Portal Errors Saturday 8th June 2019 9:35:00 am


Our engineers have been working on a backend database issue this morning preventing some access to the portal.

We will post more information soon as to the cause.

On review of the logs the cause of the database failure has been identified. As part of the database setup, we run four clustered servers using MariaDB Galera, this works very well giving us active-active replication between each node (with a load balancer on top). On one of the nodes we also run a backup task every ten minutes which takes a copy of the data and retains that outside of the cluster. It is this backup task which has been identified to have caused the server process to fail.

The process failed in a way that it was still running and able to continue with normal connections but new connections would timeout. The load balancer did not see this as it was already connected and still sent connections to the node with the issue.

Another factor which further compounded this problem was a failure on the monitoring software used (PRTG). We run this in a two cluster setup which monitors the same services and alerts to a problem when both locations see a service monitored as down. At 3:27am, one of these locations allocated over 400GB of cached webpage data (used for page monitoring), which gradually filled the storage at 6:10am. This shuts down the monitoring server at that location as it cannot write any more monitoring data. A local alert about storage would come from the node in question but this was shutdown due to the space used. The remaining monitoring location will then use only its check data to decide if a service is down and alert accordingly.

For reasons yet to be determined, the remaining location did not detect the other as down and saved the "up" result so when the database server stopped accepting connections and portal pages generated errors, it would see these as "down" but because there was another result saying the opposite (up, from the cached result), it would not alert.
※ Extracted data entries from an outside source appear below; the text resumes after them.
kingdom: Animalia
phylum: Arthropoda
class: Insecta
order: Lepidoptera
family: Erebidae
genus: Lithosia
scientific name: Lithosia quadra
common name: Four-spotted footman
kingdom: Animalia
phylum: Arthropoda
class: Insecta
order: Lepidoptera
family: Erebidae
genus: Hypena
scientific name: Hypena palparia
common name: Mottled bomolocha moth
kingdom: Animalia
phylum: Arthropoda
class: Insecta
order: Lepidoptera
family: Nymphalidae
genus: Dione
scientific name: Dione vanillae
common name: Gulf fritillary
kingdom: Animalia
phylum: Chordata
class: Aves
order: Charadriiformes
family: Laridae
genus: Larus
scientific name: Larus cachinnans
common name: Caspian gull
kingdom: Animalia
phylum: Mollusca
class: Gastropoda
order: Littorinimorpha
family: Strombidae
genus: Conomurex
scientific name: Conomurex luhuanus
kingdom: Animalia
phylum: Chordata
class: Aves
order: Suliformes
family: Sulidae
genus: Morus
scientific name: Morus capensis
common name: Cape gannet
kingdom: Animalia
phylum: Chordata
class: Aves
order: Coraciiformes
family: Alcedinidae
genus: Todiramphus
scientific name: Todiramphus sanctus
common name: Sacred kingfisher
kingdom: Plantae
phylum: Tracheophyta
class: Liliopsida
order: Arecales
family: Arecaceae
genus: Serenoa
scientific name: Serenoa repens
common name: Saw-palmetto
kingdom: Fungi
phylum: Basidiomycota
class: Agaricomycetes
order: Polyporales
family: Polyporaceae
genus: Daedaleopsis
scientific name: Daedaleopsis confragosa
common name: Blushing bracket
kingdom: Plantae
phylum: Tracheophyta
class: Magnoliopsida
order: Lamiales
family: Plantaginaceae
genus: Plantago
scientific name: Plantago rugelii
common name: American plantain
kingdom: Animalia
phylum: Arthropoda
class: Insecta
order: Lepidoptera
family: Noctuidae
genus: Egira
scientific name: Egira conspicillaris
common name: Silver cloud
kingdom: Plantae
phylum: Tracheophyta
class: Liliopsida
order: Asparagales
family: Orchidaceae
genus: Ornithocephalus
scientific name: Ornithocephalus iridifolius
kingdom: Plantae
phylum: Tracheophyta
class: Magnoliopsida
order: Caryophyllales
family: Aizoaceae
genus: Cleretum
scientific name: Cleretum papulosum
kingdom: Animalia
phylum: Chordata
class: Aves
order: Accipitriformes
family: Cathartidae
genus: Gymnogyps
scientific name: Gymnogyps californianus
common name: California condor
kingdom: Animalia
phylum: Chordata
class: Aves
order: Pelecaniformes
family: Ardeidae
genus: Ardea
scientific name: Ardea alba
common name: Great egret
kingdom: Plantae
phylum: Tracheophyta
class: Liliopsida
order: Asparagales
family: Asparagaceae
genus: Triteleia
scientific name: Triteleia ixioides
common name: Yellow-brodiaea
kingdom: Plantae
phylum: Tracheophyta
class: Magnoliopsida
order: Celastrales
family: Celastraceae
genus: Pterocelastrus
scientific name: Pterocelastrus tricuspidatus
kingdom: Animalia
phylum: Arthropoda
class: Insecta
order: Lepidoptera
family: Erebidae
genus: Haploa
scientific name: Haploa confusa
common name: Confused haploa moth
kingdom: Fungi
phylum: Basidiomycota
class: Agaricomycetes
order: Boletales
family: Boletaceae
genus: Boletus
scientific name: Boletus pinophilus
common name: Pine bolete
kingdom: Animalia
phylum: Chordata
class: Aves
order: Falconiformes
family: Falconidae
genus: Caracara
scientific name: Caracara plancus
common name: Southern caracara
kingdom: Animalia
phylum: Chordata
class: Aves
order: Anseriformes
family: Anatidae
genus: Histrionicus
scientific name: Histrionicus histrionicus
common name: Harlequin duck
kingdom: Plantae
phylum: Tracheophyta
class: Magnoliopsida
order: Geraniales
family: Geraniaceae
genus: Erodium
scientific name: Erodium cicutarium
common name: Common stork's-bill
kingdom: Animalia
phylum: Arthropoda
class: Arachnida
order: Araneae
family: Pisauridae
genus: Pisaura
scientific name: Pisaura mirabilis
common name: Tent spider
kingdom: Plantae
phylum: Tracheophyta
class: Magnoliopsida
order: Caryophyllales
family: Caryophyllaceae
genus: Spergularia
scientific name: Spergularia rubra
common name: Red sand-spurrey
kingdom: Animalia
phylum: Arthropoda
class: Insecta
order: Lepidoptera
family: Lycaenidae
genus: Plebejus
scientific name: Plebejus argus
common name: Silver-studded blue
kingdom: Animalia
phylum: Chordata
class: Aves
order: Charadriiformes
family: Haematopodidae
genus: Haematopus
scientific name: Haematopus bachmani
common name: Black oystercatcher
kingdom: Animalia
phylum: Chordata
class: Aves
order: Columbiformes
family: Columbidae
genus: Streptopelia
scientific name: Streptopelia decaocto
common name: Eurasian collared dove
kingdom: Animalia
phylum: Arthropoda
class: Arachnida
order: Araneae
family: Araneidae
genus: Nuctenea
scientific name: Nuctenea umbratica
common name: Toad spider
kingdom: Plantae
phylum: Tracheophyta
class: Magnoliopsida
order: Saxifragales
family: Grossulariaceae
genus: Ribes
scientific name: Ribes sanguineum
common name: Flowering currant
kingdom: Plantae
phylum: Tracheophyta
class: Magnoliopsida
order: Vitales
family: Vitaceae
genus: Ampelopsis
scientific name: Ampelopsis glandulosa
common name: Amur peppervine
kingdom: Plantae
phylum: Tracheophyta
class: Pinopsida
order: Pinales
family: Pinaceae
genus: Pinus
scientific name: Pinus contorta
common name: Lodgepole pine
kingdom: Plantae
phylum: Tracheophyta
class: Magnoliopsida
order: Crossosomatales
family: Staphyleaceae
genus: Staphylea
Both the increase in webpage data and the stuck cluster status are related to PRTG and a severe case has been raised with them to determine why this happened. We have also raised the backup agent issue with R1Soft, the vendor for that software for any known issues which could cause this.

We will also be looking in to ways to mitigate a similar occurrence in the future.

This issue only related to portal services and there was no downtime on any hosting or server products.

We are making this operational although under investigation whilst we review the logs which caused the portal unavailability and we are aiming to post some initial details to our findings in due course.